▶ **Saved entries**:
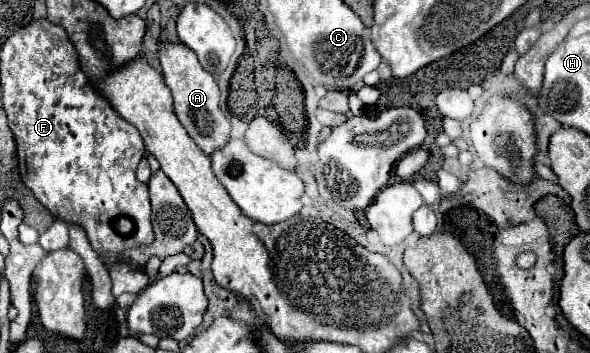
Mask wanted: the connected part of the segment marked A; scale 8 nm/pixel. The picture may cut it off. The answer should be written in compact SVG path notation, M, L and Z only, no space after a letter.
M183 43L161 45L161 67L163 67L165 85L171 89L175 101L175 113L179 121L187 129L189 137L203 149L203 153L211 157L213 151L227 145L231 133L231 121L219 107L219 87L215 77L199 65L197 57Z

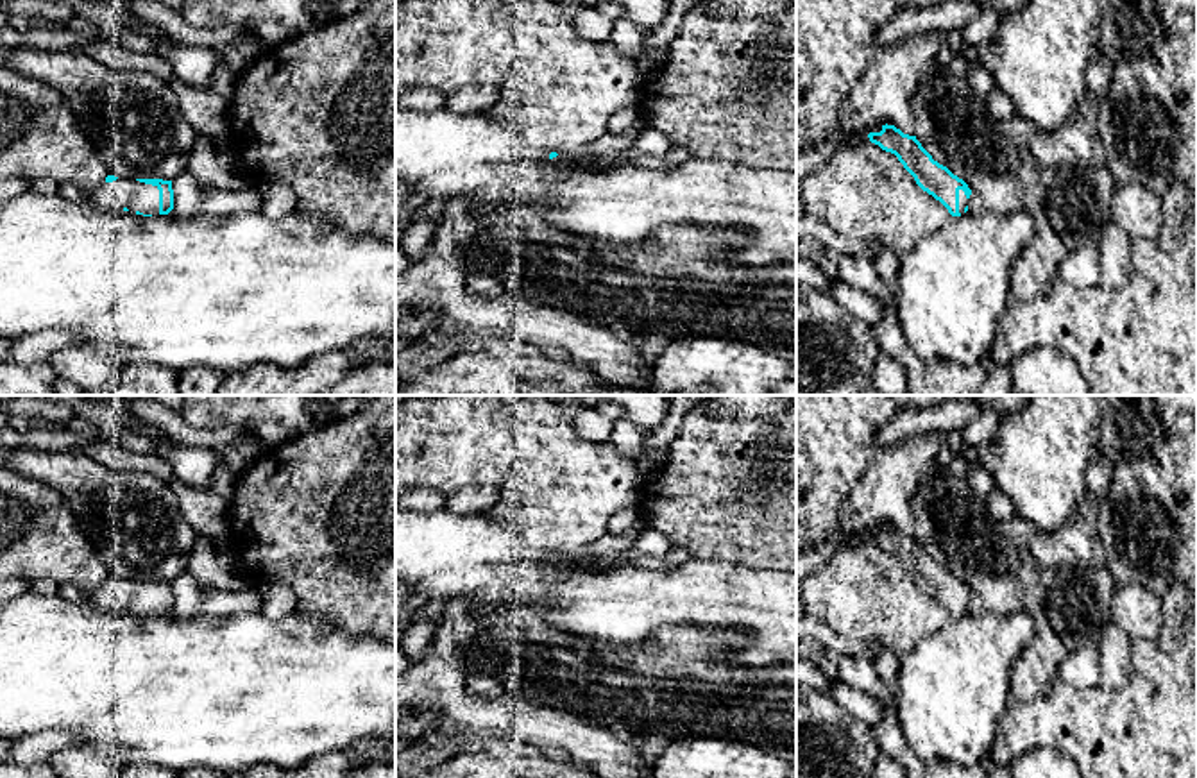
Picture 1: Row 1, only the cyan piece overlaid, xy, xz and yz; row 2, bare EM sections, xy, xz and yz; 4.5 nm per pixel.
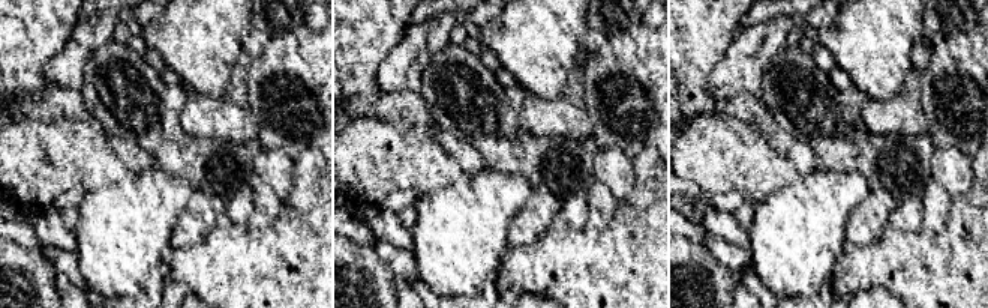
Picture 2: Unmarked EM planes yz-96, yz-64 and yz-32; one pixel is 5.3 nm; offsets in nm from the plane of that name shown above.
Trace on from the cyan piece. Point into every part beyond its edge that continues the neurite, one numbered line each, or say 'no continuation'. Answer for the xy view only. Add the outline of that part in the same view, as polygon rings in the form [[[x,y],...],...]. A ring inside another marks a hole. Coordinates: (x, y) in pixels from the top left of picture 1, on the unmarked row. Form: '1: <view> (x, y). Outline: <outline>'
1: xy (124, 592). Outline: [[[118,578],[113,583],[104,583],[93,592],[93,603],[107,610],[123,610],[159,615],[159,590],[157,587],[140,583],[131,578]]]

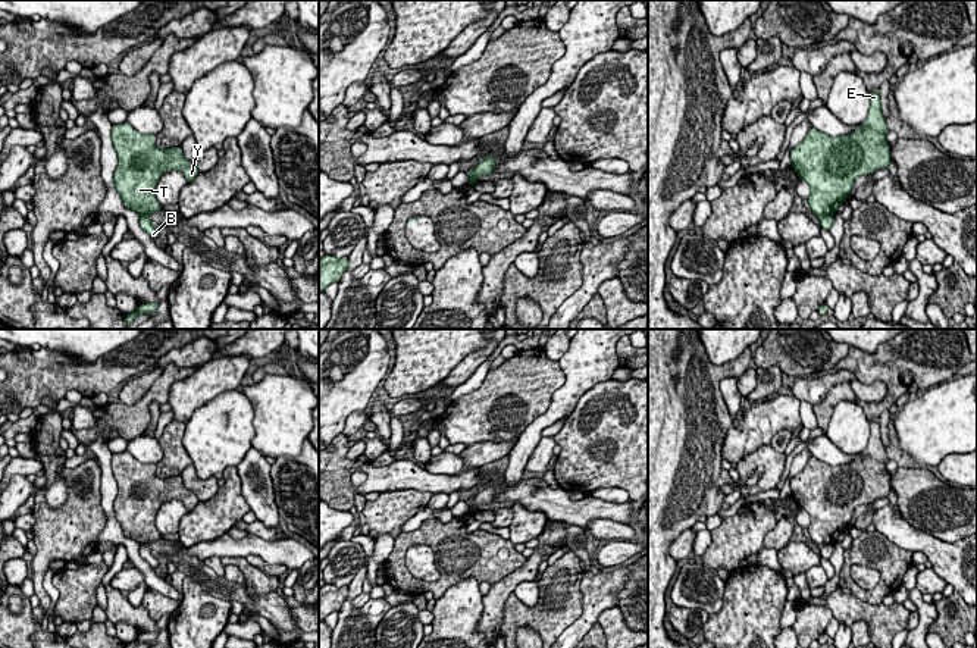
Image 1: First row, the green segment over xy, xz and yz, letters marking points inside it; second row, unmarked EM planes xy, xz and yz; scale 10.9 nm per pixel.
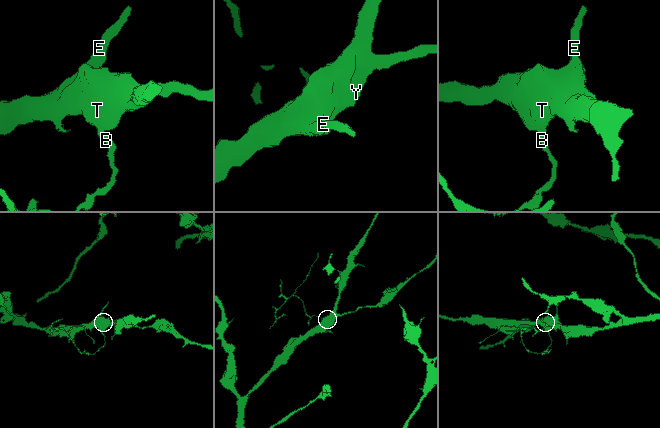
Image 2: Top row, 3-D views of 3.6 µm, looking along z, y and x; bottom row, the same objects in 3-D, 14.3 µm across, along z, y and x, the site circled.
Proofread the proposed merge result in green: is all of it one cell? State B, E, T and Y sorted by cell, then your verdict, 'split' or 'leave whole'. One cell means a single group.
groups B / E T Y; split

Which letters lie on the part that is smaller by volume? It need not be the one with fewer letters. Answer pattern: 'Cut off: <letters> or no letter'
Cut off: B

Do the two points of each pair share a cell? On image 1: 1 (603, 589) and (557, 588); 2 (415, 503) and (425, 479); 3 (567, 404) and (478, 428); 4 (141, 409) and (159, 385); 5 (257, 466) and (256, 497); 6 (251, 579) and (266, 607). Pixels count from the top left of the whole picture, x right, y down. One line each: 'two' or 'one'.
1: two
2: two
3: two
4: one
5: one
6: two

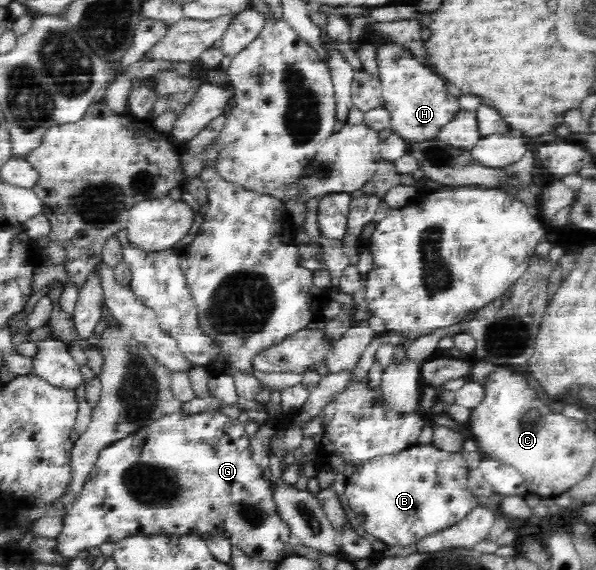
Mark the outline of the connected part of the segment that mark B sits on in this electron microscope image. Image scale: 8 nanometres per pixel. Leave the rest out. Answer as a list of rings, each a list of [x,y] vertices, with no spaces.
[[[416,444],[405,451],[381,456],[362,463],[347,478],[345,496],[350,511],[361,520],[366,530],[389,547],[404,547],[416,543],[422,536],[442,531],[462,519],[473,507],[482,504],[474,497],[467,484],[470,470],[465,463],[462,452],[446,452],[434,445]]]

▶ **Work task**: Output all the entries above verbatim, please. No images.

▶ **Output**:
Mask wanted: the connected part of the segment marked A; scale 8 nm/pixel. The picture may cut it off. The answer should be written in compact SVG path notation, M, L and Z only, no space after a letter.
M183 43L161 45L161 67L163 67L165 85L171 89L175 101L175 113L179 121L187 129L189 137L203 149L203 153L211 157L213 151L227 145L231 133L231 121L219 107L219 87L215 77L199 65L197 57Z

Picture 1: Row 1, only the cyan piece overlaid, xy, xz and yz; row 2, bare EM sections, xy, xz and yz; 4.5 nm per pixel.
Picture 2: Unmarked EM planes yz-96, yz-64 and yz-32; one pixel is 5.3 nm; offsets in nm from the plane of that name shown above.
Trace on from the cyan piece. Point into every part beyond its edge that continues the neurite, one numbered line each, or say 'no continuation'. Answer for the xy view only. Add the outline of that part in the same view, as polygon rings in the form [[[x,y],...],...]. A ring inside another marks a hole. Coordinates: (x, y) in pixels from the top left of picture 1, on the unmarked row. Form: '1: <view> (x, y). Outline: <outline>'
1: xy (124, 592). Outline: [[[118,578],[113,583],[104,583],[93,592],[93,603],[107,610],[123,610],[159,615],[159,590],[157,587],[140,583],[131,578]]]

Image 1: First row, the green segment over xy, xz and yz, letters marking points inside it; second row, unmarked EM planes xy, xz and yz; scale 10.9 nm per pixel.
Image 2: Top row, 3-D views of 3.6 µm, looking along z, y and x; bottom row, the same objects in 3-D, 14.3 µm across, along z, y and x, the site circled.
Proofread the proposed merge result in green: is all of it one cell? State B, E, T and Y sorted by cell, then your verdict, 'split' or 'leave whole'. One cell means a single group.
groups B / E T Y; split

Which letters lie on the part that is smaller by volume? It need not be the one with fewer letters. Answer pattern: 'Cut off: <letters> or no letter'
Cut off: B

Do the two points of each pair share a cell? On image 1: 1 (603, 589) and (557, 588); 2 (415, 503) and (425, 479); 3 (567, 404) and (478, 428); 4 (141, 409) and (159, 385); 5 (257, 466) and (256, 497); 6 (251, 579) and (266, 607). Pixels count from the top left of the whole picture, x right, y down. One line each: 'two' or 'one'.
1: two
2: two
3: two
4: one
5: one
6: two

Mark the outline of the connected part of the segment that mark B sits on in this electron microscope image. Image scale: 8 nanometres per pixel. Leave the rest out. Answer as a list of rings, each a list of [x,y] vertices, with no spaces.
[[[416,444],[405,451],[381,456],[362,463],[347,478],[345,496],[350,511],[361,520],[366,530],[389,547],[404,547],[416,543],[422,536],[442,531],[462,519],[473,507],[482,504],[474,497],[467,484],[470,470],[465,463],[462,452],[446,452],[434,445]]]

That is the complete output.